La richiesta è arrivata al termine della requisitoria del pubblico ministero Daniele Paci, durata un’intera giornata.
Le accuse e le aggravanti contestate
Secondo l’impostazione della Procura, l’omicidio non sarebbe un gesto impulsivo, ma un’azione caratterizzata da più elementi aggravanti. In particolare vengono contestati:
- premeditazione
- crudeltà
- motivi abietti
- approfittamento della minorata difesa della vittima
L’accusa ha inoltre chiesto l’esclusione delle attenuanti generiche, circostanza che, se accolta, porterebbe alla pena massima prevista.
La ricostruzione dell’accusa
Secondo la Procura, Pierina Paganelli sarebbe stata aggredita nel garage condominiale e colpita ripetutamente con un’arma da taglio. La vittima aveva 78 anni.
La dinamica descritta parla di un’aggressione avvenuta in condizioni di scarsa visibilità, in un contesto che avrebbe reso la donna particolarmente vulnerabile.
Il movente ipotizzato
Il punto centrale della ricostruzione riguarda la relazione tra Dassilva e Manuela Bianchi, nuora della vittima, che secondo l’accusa sarebbe stata tenuta nascosta.
Pierina sarebbe stata percepita come un elemento di rischio per la stabilità di quella relazione, soprattutto per il timore che potesse emergere la vicenda sentimentale e provocare conseguenze personali e familiari.
Gli indizi citati in aula
La Procura ha richiamato una serie di elementi indiziari, tra cui:
- incongruenze nelle dichiarazioni dell’imputato
- la gestione degli indumenti sequestrati
- la presenza dell’imputato nei pressi del condominio nei giorni successivi
- dichiarazioni ritenute non coerenti con gli accertamenti
Durante il processo, l’imputato avrebbe inoltre fatto frequente ricorso alla formula del “non ricordo” in relazione a diversi passaggi temporali ritenuti rilevanti dagli inquirenti.

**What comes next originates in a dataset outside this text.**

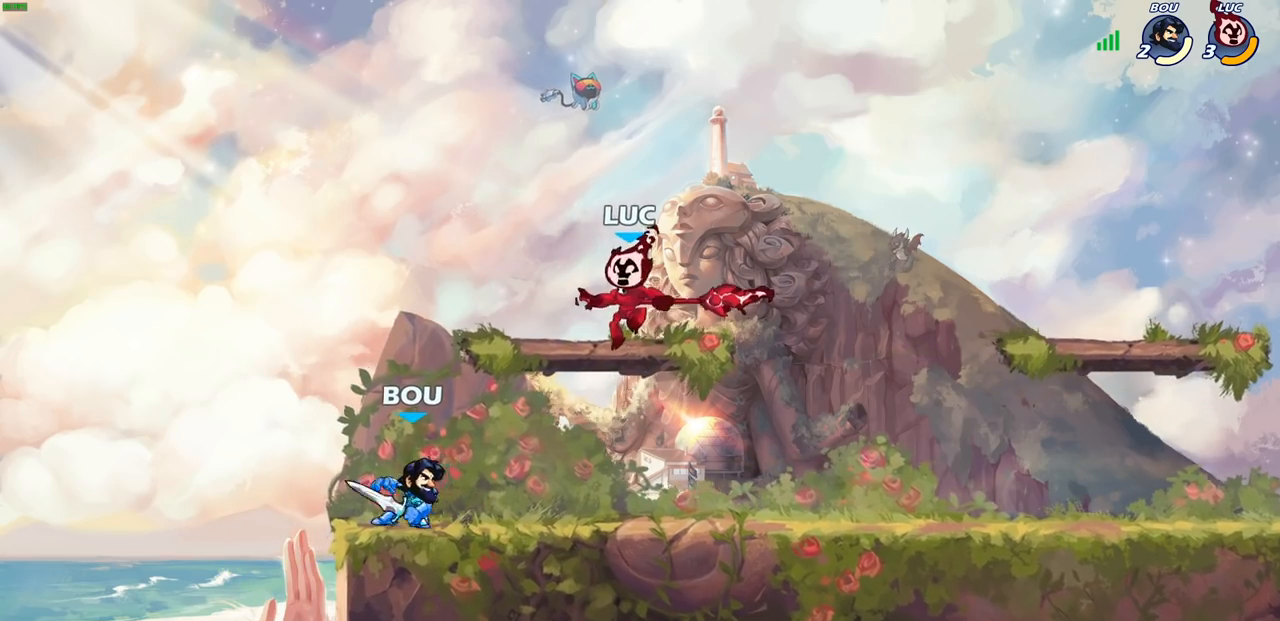
{"buttons": [], "left_stick": "down-right", "right_stick": "center", "events": [[50, "left_stick", "up-left"], [83, "CROSS", "down"], [250, "CROSS", "up"], [283, "left_stick", "center"], [333, "left_stick", "down-right"]]}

Le prossime fasi del processo
La difesa di Dassilva, che respinge le accuse, avrà ora modo di replicare alla requisitoria e presentare le proprie argomentazioni davanti alla Corte d’Assise.
Il procedimento entra così nella fase conclusiva del primo grado, in attesa della sentenza.

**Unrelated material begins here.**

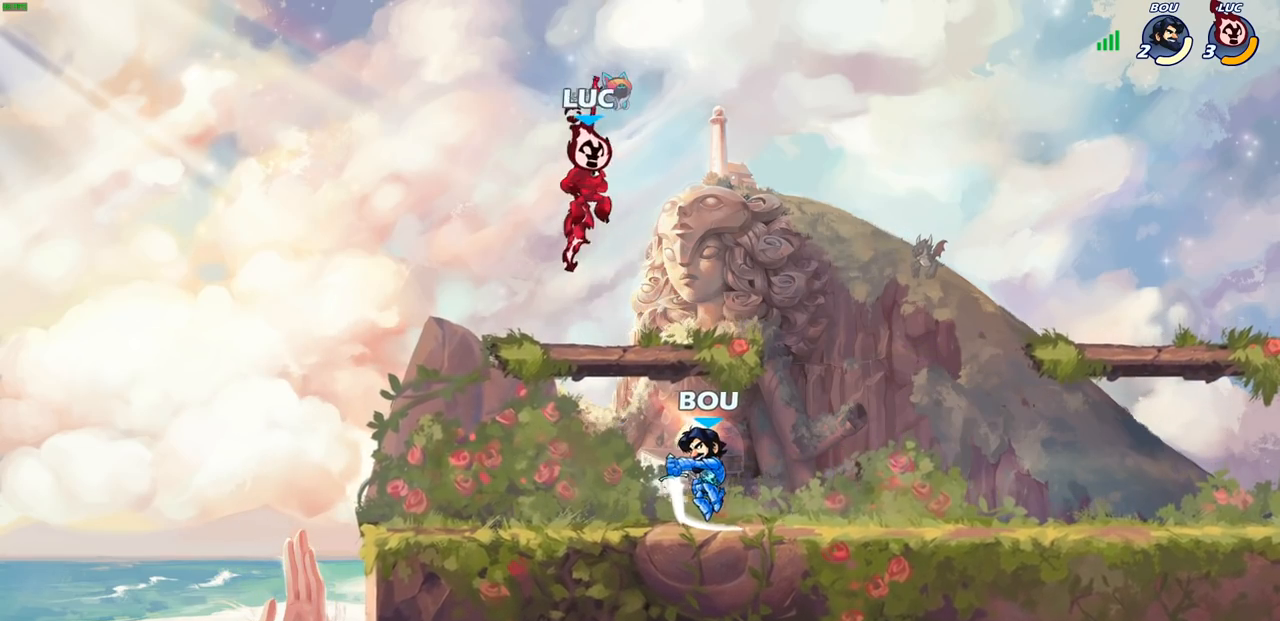
{"buttons": [], "left_stick": "center", "right_stick": "center", "events": [[133, "left_stick", "right"], [183, "SQUARE", "down"], [267, "SQUARE", "up"], [267, "left_stick", "center"]]}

Un caso ancora al centro dell’attenzione
L’omicidio di Pierina Paganelli resta uno dei casi più seguiti della cronaca recente, con un processo che si basa su un insieme di indizi e ricostruzioni che dovranno essere valutati complessivamente dai giudici.
La decisione della Corte sarà determinante per definire il quadro giudiziario definitivo in primo grado.